Gutmann’s family fled Germany after Kristallnacht, sought refuge in Shanghai
Gutmann’s escape from Nazi Germany
By Marshall Weiss, The Dayton Jewish Observer
Max Gutmann |
Max Gutmann, retired chairman and chief executive officer of Elder-Beerman Stores Corp., passed away on March 26 in Hilton Head, S.C. at the age of 86.In the fall of 1999, as he was preparing to dedicate a new Torah ark at his children and grandchildren’s congregation, Temple Beth Or, on the 61st anniversary of Kristallnacht, he reflected on the circumstances that brought him to the United States in an interview with The Observer.
On Nov. 9, 1938, the synagogue of Max Gutmann and his ancestors in Niederwern, Germany was destroyed.
Over the nights of Nov. 9 and 10, 1938, mobs throughout Germany and Austria attacked Jews in the streets, in their homes and at their places of work and worship.
More than 1,000 synagogues were burned and almost 7,500 Jewish businesses were destroyed. Thirty thousand Jews were arrested and sent to concentration camps.
Gutmann was 16 when Kristallnacht transpired. His father was in the cattle business and had a small farm.
However, by 1938, the business shriveled. “The farmers were scared to do business with us,” Gutmann said.
He recalled the events of Kristallnacht: “My father left that morning to visit my mother’s hometown. I couldn’t go to school, so I ran the farm. I took two cows and went plowing. While I was plowing, I said to the farmer next door, ‘I don’t know why I’m doing this. Somehow I don’t feel we’re going to plant.’”
When dusk came, Gutmann quit plowing. Walking back through a valley to his home, he saw two figures coming toward him over the horizon. One, his sister, was pushing a bicycle, her prized possession. “As I came closer, I saw the other figure, my mother in tears. Feathers were in her hair.”
“Not only did they scratch the windows and the furniture,” Gutmann said, “they tore open our feather beds and tried to blow the safe open. My mother realized they had picked up all the Jewish males in the community. She came over the horizon to warn me not to come home.”

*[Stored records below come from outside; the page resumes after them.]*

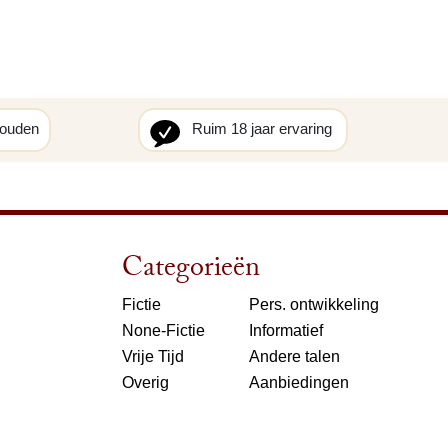
houden
Ruim 18 jaar ervaring
Categorieën
Fictie
Pers. ontwikkeling
None-Fictie
Informatief
Vrije Tijd
Andere talen
Overig
Aanbiedingen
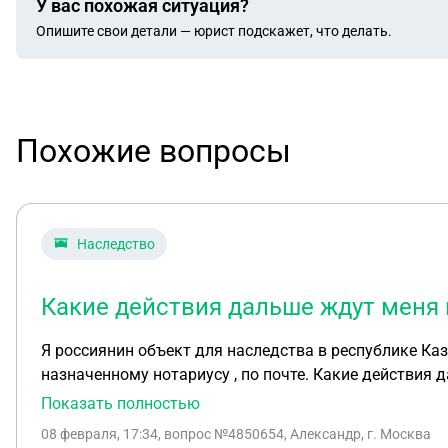
У вас похожая ситуация?
Опишите свои детали — юрист подскажет, что делать.
Похожие вопросы
Наследство
Какие действия дальше ждут меня
Я россиянин объект для наследства в республике Каз
назначенному нота
Показать полностью
08 февраля, 17:34
, вопрос №4850654, Александр, г. Москва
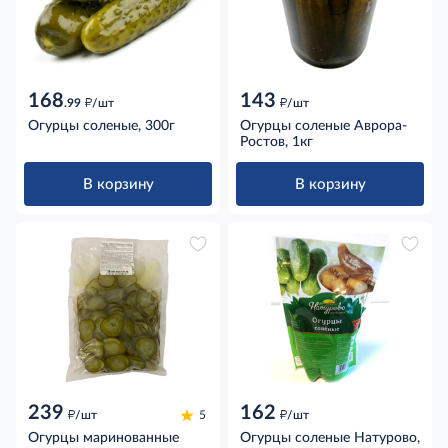
168
143
д
д
.99
/шт
/шт
Огурцы соленые, 300г
Огурцы соленые Аврора-
Ростов, 1кг
В корзину
В корзину
239
162
д
д
/шт
5
/шт
Огурцы маринованные
Огурцы соленые Натурово,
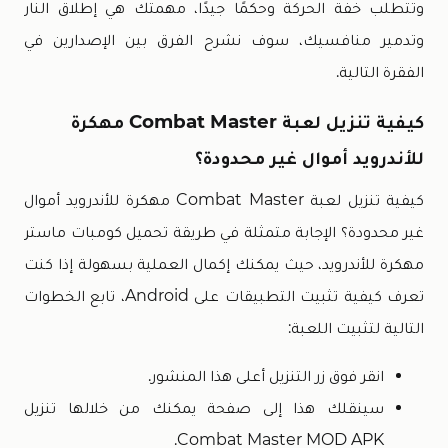
وتتطلب خفة الحركة وحكمًا جيدًا، مهمتك هي إطلاق النار
وتدمير منافسيك، سوف نشرح الفرق بين الإصدارين في
الفقرة التالية.
كيفية تنزيل لعبة Combat Master مهكرة
للأندرويد أموال غير محدودة؟
كيفية تنزيل لعبة Combat Master مهكرة للأندرويد أموال
غير محدودة؟ الإجابة متمثلة في طريقة تحميل كومبات ماستر
مهكرة للأندرويد، حيث يمكنك إكمال العملية بسهولة إذا كنت
تعرف كيفية تثبيت التطبيقات على Android، تابع الخطوات
التالية لتثبيت اللعبة:
انقر فوق زر التنزيل أعلى هذا المنشور.
سينقلك هذا إلى صفحة يمكنك من خلالها تنزيل
Combat Master MOD APK.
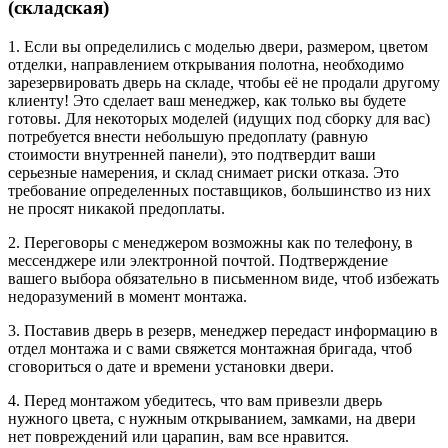
(складская)
1. Если вы определились с моделью двери, размером, цветом
отделки, направлением открывания полотна, необходимо
зарезервировать дверь на складе, чтобы её не продали другому
клиенту! Это сделает ваш менеджер, как только вы будете
готовы. Для некоторых моделей (идущих под сборку для вас)
потребуется внести небольшую предоплату (равную
стоимости внутренней панели), это подтвердит ваши
серьезные намерения, и склад снимает риски отказа. Это
требование определенных поставщиков, большинство из них
не просят никакой предоплаты.
2. Переговоры с менеджером возможны как по телефону, в
мессенджере или электронной почтой. Подтверждение
вашего выбора обязательно в письменном виде, чтоб избежать
недоразумений в момент монтажа.
3. Поставив дверь в резерв, менеджер передаст информацию в
отдел монтажа и с вами свяжется монтажная бригада, чтоб
сговориться о дате и времени установки двери.
4. Перед монтажом убедитесь, что вам привезли дверь
нужного цвета, с нужным открыванием, замками, на двери
нет повреждений или царапин, вам все нравится.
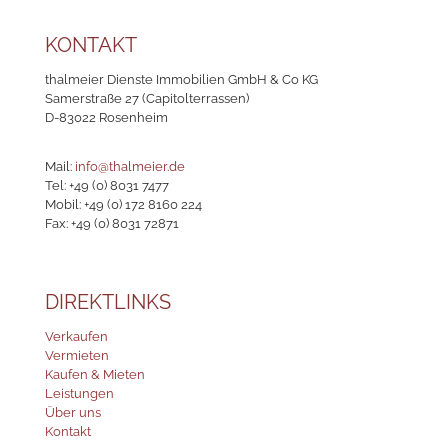
KONTAKT
thalmeier Dienste Immobilien GmbH & Co KG
Samerstraße 27 (Capitolterrassen)
D-83022 Rosenheim
Mail:
info@thalmeier.de
Tel:
+49 (0) 8031 7477
Mobil:
+49 (0) 172 8160 224
Fax: +49 (0) 8031 72871
DIREKTLINKS
Verkaufen
Vermieten
Kaufen & Mieten
Leistungen
Über uns
Kontakt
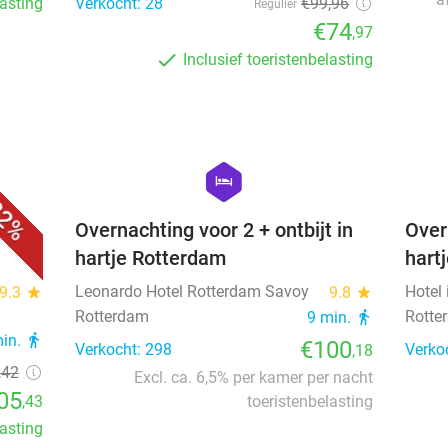
lasting
Verkocht: 28
€99
,96
Regulier
€74
,97
Inclusief toeristenbelasting
favorite_border
favorite_border
hexagon
hotel
2%
t.
Overnachting voor 2 + ontbijt in
Over
hartje Rotterdam
hart
Leonardo Hotel Rotterdam Savoy
Hotel 
9.3
star
9.8
star
Rotterdam
Rotte
9 min.
directions_walk
min.
directions_walk
€100
Verkocht: 298
Verko
,18
,42
Excl. ca. 6,5% per kamer per nacht
05
,43
toeristenbelasting
lasting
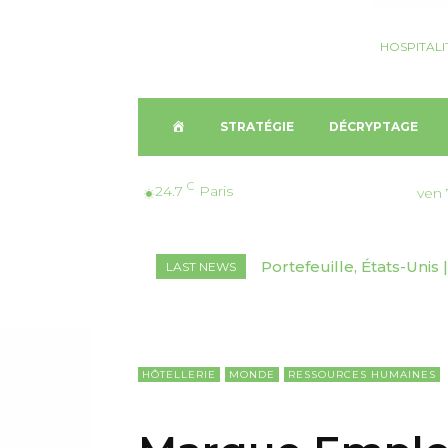
HOSPITALI
A
STRATÉGIE
DÉCRYPTAGE
C
C
24.7
Paris
ven 
C
Décryptage, Suisse🇨🇭
LAST NEWS
U
2026-2030
E
I
HÔTELLERIE
MONDE
RESSOURCES HUMAINES
L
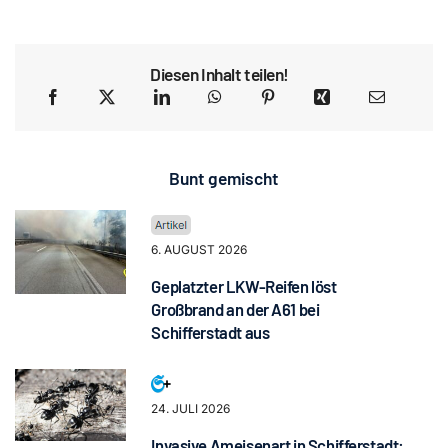
Diesen Inhalt teilen!
Bunt gemischt
6. AUGUST 2026
Geplatzter LKW-Reifen löst
Großbrand an der A61 bei
Schifferstadt aus
24. JULI 2026
Invasive Ameisenart in Schifferstadt:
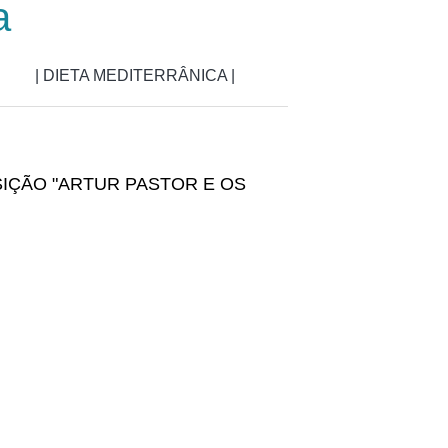
a
| DIETA MEDITERRÂNICA |
SIÇÃO "ARTUR PASTOR E OS
 Pastor e os Mundos do Sul"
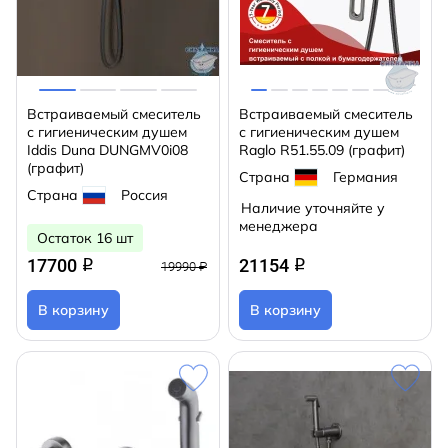
Встраиваемый смеситель
Встраиваемый смеситель
с гигиеническим душем
с гигиеническим душем
Iddis Duna DUNGMV0i08
Raglo R51.55.09 (графит)
(графит)
Страна
Германия
Страна
Россия
Наличие уточняйте у
менеджера
Остаток 16 шт
17700
21154
q
q
19990 ₽
В корзину
В корзину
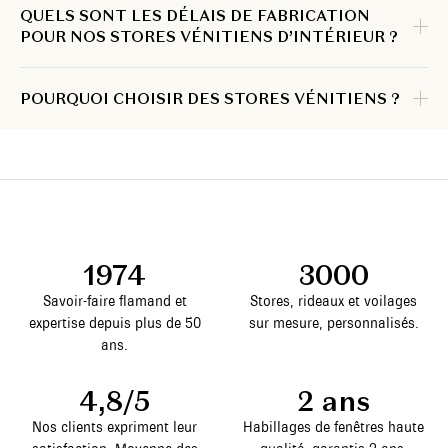
QUELS SONT LES DÉLAIS DE FABRICATION
POUR NOS STORES VÉNITIENS D’INTÉRIEUR ?
POURQUOI CHOISIR DES STORES VÉNITIENS ?
1974
3000
Savoir-faire flamand et
Stores, rideaux et voilages
expertise depuis plus de 50
sur mesure, personnalisés.
ans.
4,8/5
2 ans
Nos clients expriment leur
Habillages de fenêtres haute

He turned the animals over to his mother and tried to sleep in the field. It was too cold. Gutmann walked to the nearest home, belonging to a gentile family. He knocked on the door.
Reluctant to let him in, they allowed him to sleep on their porch. They gave Gutmann a cup of black coffee.

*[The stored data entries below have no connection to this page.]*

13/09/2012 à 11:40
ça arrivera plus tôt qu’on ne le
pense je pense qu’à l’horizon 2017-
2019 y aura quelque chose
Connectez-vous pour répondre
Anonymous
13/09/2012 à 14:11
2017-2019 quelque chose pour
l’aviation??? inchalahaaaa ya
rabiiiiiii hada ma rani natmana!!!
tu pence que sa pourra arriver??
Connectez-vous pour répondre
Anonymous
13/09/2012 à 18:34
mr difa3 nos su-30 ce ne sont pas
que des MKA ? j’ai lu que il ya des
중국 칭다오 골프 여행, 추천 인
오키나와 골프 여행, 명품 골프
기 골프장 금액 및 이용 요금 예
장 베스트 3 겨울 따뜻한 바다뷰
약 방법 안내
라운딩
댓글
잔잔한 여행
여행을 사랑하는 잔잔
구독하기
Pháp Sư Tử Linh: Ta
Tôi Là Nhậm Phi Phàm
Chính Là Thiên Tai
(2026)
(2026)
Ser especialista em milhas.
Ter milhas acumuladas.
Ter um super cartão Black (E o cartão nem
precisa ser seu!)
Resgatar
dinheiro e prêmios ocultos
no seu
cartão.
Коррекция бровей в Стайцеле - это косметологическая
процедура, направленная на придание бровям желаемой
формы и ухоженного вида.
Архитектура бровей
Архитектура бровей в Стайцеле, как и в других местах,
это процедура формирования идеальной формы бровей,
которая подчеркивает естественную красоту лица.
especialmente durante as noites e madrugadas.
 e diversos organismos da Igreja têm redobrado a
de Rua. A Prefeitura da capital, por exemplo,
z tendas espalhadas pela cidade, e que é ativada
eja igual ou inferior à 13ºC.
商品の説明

“They were warned not to support or harbor any Jews in the house. And they were scared to death. They made me promise that I would leave at 8 o’clock the next morning.”
Gutmann’s father was arrested on his way back to town and sent to Dachau. Owing to his reputation as a World War I hero, his father was eventually let go.
“When he came home, he was a shattered man,” he said.
When Gutmann’s father returned, the Nazi government forced him to sell his property at a very low price.
Ultimately, Gutmann’s sister went to England through the Kindertransport program. He and his parents went to Shanghai where they lived among 20,000 other Jewish refugees.
In 1940 they were able to travel to the United States. Gutmann served in the U.S. Army intelligence from 1943 to 1946. His sister came to the United States in 1944, just before the Allied invasion.
Looking back in 1999, Gutmann said he was lucky. He would go on to fund a Jewish lecture series at the University of Dayton to promote Jewish-Christian dialogue, and continued his active involvement in the affairs of the Jewish and general communities. “I feel I have a duty to perpetuate our heritage,” he said. “The older I get the more I realize this. And so I feel I have done this the best way I can.”